### Page text
Needless to say, among the two matches I was most intrigued about going into Wrestlemania, one was the AJ Styles vs. Shinsuke Nakamura match, and the other was Charlotte vs. Asuka.  Those were the only two matches I bothered watching immediately when I got home; and although I am glad to have gotten through both of the matches without getting spoiled, when the night was over I was disappointed in both, for slightly differing reasons.

Styles and Nakamura completely failed to capture the magic of Wrestle Kingdom 10 in Japan from just two years ago, leading to a fairly uninspired and lackluster match that makes me feel like both have aged past their primes and it was painfully apparent and/or the fact that WWE has the miraculous ability to hinder and suppress the talents of even the most capable wrestlers on the planet.

But obviously, the bigger objection I had from the entire show was the [spoiler alert] decision to have Charlotte defeat Asuka, thus ending her undefeated streak, the single most valuable commodity that the WWE as a whole had left.  As silly as it sounds to be willing to wager on a fake sport with predetermined outcomes, I would have wagered money that Asuka was going to defeat Charlotte, take the blue Women’s Championship, and then held the belt for at least another year, before her streak would have come to an end.  Along the way, they would do some shitty technicalities like having her lose in a tag team match, lose via countout or disqualification, before she would eventually have the last bastion of claiming that she had never been pinned or forced to tap out, preferably sometime in 2019, where she would eventually lose to someone completely deserving or qualified.

### Data extracts
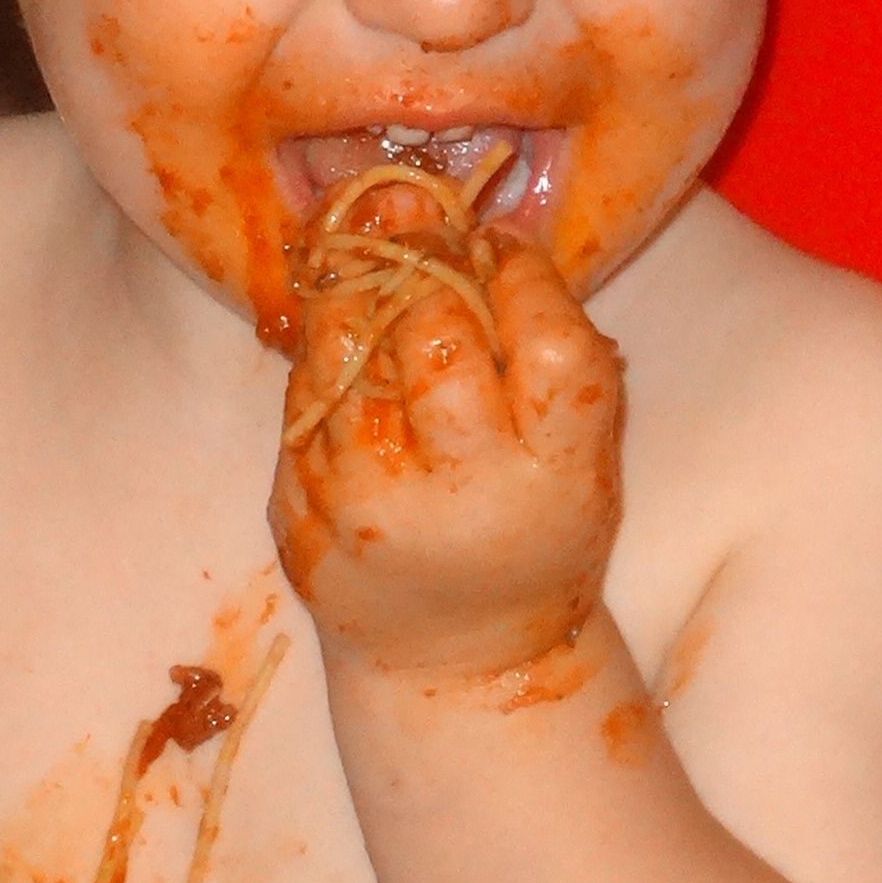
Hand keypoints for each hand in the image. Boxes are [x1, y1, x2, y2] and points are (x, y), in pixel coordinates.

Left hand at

--

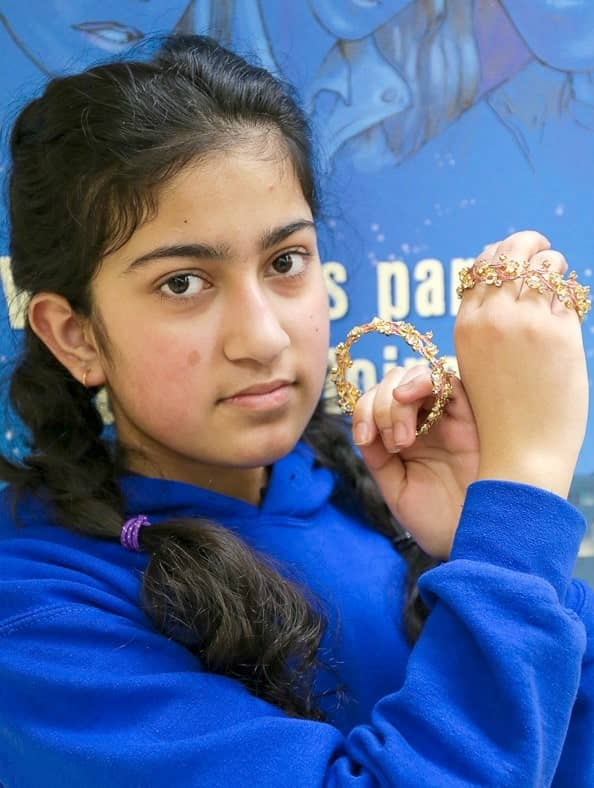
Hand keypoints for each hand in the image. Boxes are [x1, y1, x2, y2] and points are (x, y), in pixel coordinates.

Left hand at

### Work task A
In the Wrestlemania review, why does the writer call the Charlotte vs. Asuka result the bigger objection from the show? Answer in one to three sentences.
### Work task B
Set down the passage of the Wrestlemania review that opens with the words containing "But obviously, the" and closes with "deserving or qualified.".

### Exercise result A
Having Charlotte defeat Asuka ended Asuka's undefeated streak. The writer calls that streak the single most valuable commodity that WWE as a whole had left.

### Exercise result B
But obviously, the bigger objection I had from the entire show was the [spoiler alert] decision to have Charlotte defeat Asuka, thus ending her undefeated streak, the single most valuable commodity that the WWE as a whole had left.  As silly as it sounds to be willing to wager on a fake sport with predetermined outcomes, I would have wagered money that Asuka was going to defeat Charlotte, take the blue Women’s Championship, and then held the belt for at least another year, before her streak would have come to an end.  Along the way, they would do some shitty technicalities like having her lose in a tag team match, lose via countout or disqualification, before she would eventually have the last bastion of claiming that she had never been pinned or forced to tap out, preferably sometime in 2019, where she would eventually lose to someone completely deserving or qualified.